On May 14 an agreement of fourteen members of the European Union on simplification of military mobility procedures was signed at a meeting in Brussels. The programme aimed at concerting and simplifying the procedures applied to cross-border movement of forces between EU members states will be headed by Lithuania.
Lithuania will chair the Managing Committee of the programme: its task is to supervise the implementation and provide guidelines to subordinate expert tasks forces which will be developing technical requirements.
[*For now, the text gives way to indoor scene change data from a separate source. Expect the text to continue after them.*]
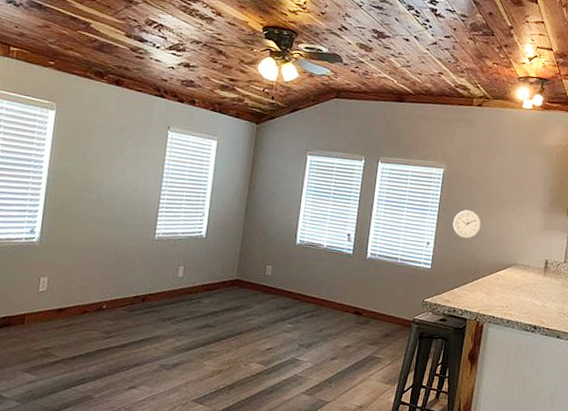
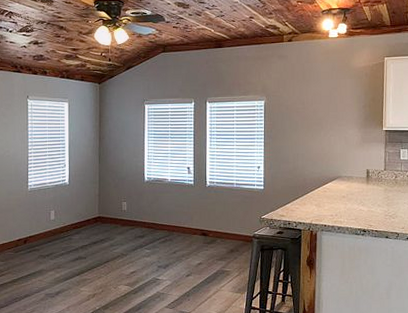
wall clock: present [452,210,482,239] -> none [278,134,304,160]

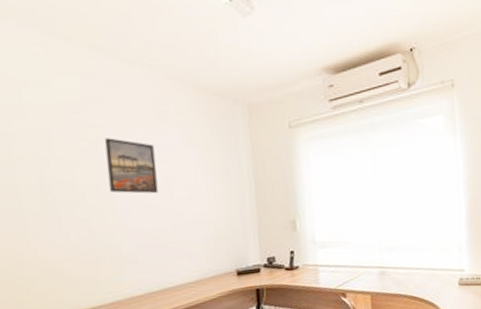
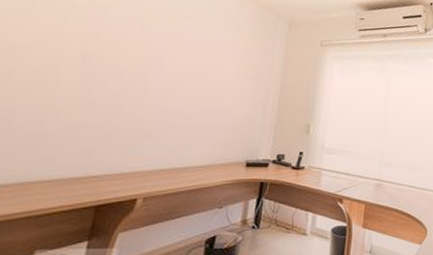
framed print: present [104,138,159,194] -> none [147,24,199,80]

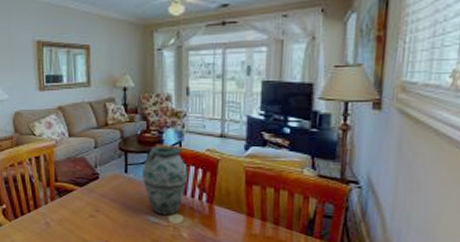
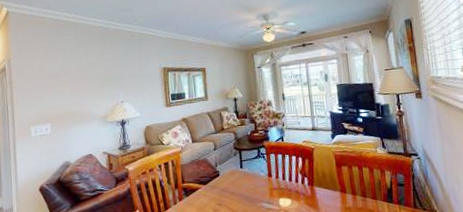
vase: present [141,145,189,216] -> none [254,141,292,201]

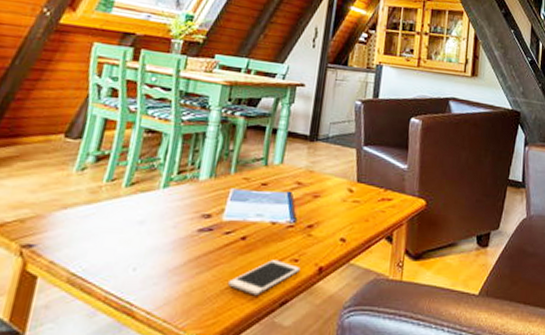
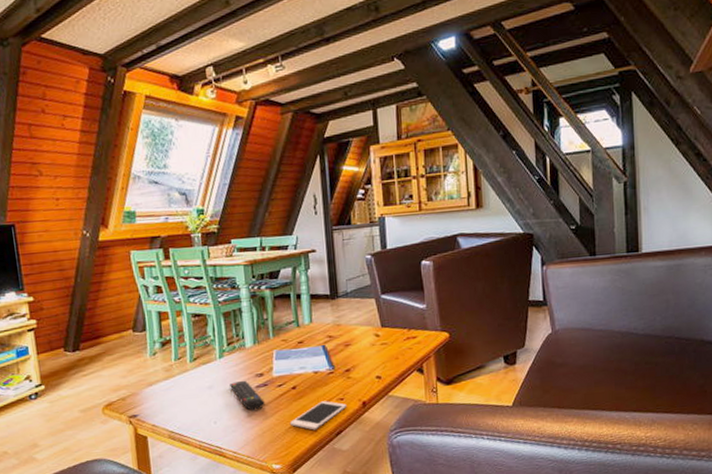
remote control: none [166,219,204,260] -> present [230,380,265,411]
“As the ones who hold the eastern border of NATO, we find it particularly important that allied troops with equipment are able to come to our help in case of a crisis without facing bureaucratic procedural obstacles when crossing EU states’ borders. When the agreement we have just signed is implemented, allies crossing the borders of the signatory countries will have to comply with the same rules, follow the same procedures, and meet the same timeline,” Minister of National Defence Raimundas Karoblis says. “Being placed in the lead of the programme is a sign of estimation because the current terms for border-crossing of military equipment in Lithuania are among the least time-consuming in the EU, which means we have best practices to share with other members.”
According to Minister, the simplified procedures of military movement should be in force in case of EU operations and missions, as well as of other bilateral and multinational formats, too. According to him, Lithuania will use the lead to concert and simplify military mobility procedures among EU countries over the next two years and to develop an advance permit system, similar to diplomatic permits for flights.
Currently Lithuania has one of the quickest border-crossing procedures for military equipment in the EU – within 24 hours in case of emergency and 5 days in ordinary cases. On certain occasions, e.g., for NATO Response Force flights, permits can be issued at no notice.
To date, countries contributing to the military mobility procedures simplification programme are Austria, Belgium, Bulgaria, the Czech Republic, Estonia, Spain, Croatia, Lithuania, Luxembourg, the Netherlands, Portugal, Slovakia, Sweden, and Romania. Other EU member states will join in when they finish internal coordination.